2

I've searched by sometime and I've found that a MapReduce cluster using hadoop2 + yarn has the following number of concurrent maps and reduces per node:

Concurrent Maps # = yarn.nodemanager.resource.memory-mb / mapreduce.map.memory.mb Concurrent Reduces # = yarn.nodemanager.resource.memory-mb / mapreduce.reduce.memory.mb

However, I've set up a cluster with 10 machines, with these configurations:

'yarn_site' => {
  'yarn.nodemanager.resource.cpu-vcores' => '32',
  'yarn.nodemanager.resource.memory-mb' => '16793',
  'yarn.scheduler.minimum-allocation-mb' => '532',
  'yarn.nodemanager.vmem-pmem-ratio' => '5',
  'yarn.nodemanager.pmem-check-enabled' => 'false'
},
'mapred_site' => {
  'mapreduce.map.memory.mb' => '4669',
  'mapreduce.reduce.memory.mb' => '4915',
  'mapreduce.map.java.opts' => '-Xmx4669m',
  'mapreduce.reduce.java.opts' => '-Xmx4915m'
}

But after the cluster is set up, hadoop allows 6 containers for the entire cluster. What am I forgetting? What am I doing wrong?

Luís Guilherme
  • 2,620
  • 6
  • 26
  • 41
  • Did you ever figure this one out, Luis? I believe the formula is more like the one from the Cloudera blog post linked to in my question -- http://stackoverflow.com/questions/25193201/how-to-set-the-precise-max-number-of-concurrently-running-tasks-per-node-in-hado -- but I find it's not quite right on EMR. – verve Aug 08 '14 at 11:51
  • 6 containers for a 10 machines cluster? That's weird. Are the same machine always empty of tasks? Have you're job enough mappers / reducers to launch? – ALSimon Dec 23 '14 at 16:53

1 Answers1

1

Not sure if this is the same issue you're having, but I had a similar issue, where I launched an EMR cluster of 20 nodes of c3.8xlarge in the core instance group and similarly found the cluster to be severely underutilized when running a job (only 30 mappers were running concurrently across the entire cluster, even though the memory/vcore configs in YARN and MapReduce for my particular cluster show that over 500 concurrent containers can run). I was using Hadoop 2.4.0 on AMI 3.5.0.

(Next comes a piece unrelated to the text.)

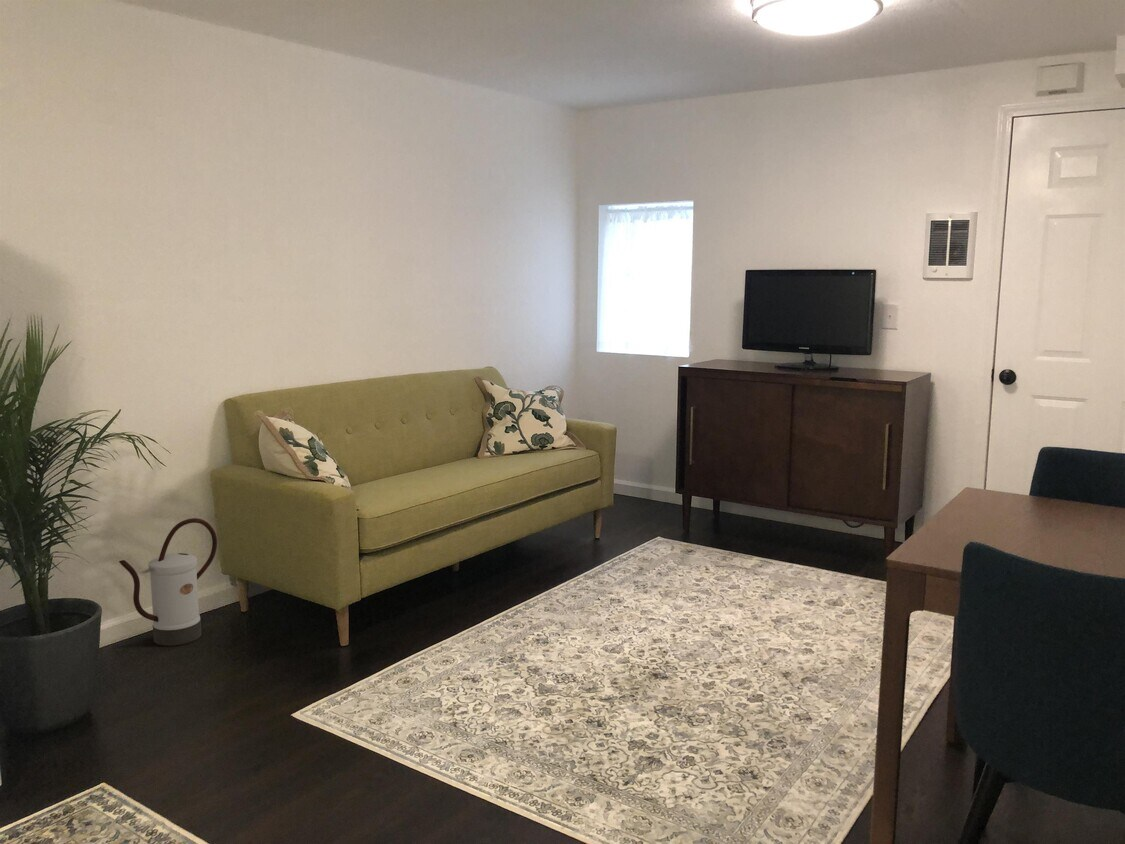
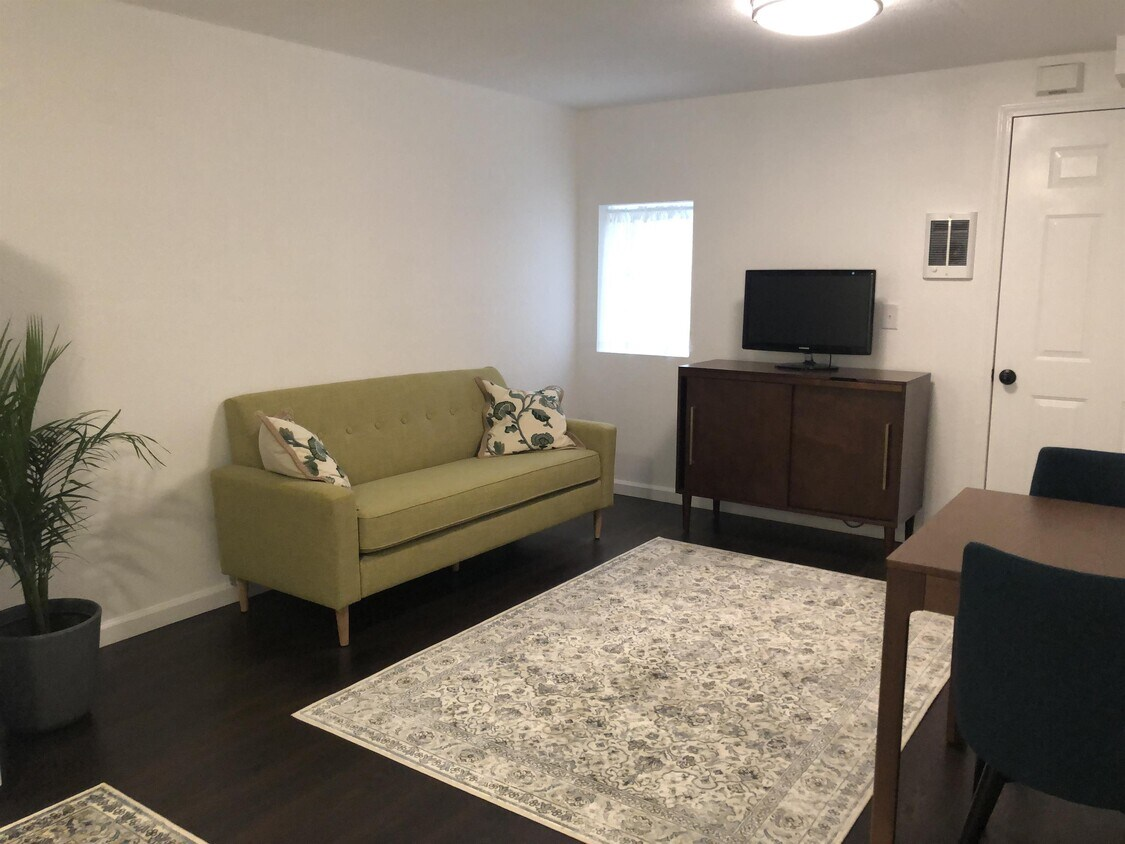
- watering can [118,517,218,647]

It turns out that the instance group matters for some reason. When I relaunched the cluster with 20 nodes in task instance group and only 1 core node, that made a HUGE difference. I got over 500+ mappers running concurrently (in my case, the mappers were mostly downloading files from S3 and as such don't need HDFS).

I'm not sure why the different instance group type makes a difference, given that both can equally run tasks, but clearly they are being treated differently.

I thought I'd mention it here, given that I ran into this issue myself and using a different group type helped.

Dia Kharrat
  • 5,948
  • 3
  • 32
  • 43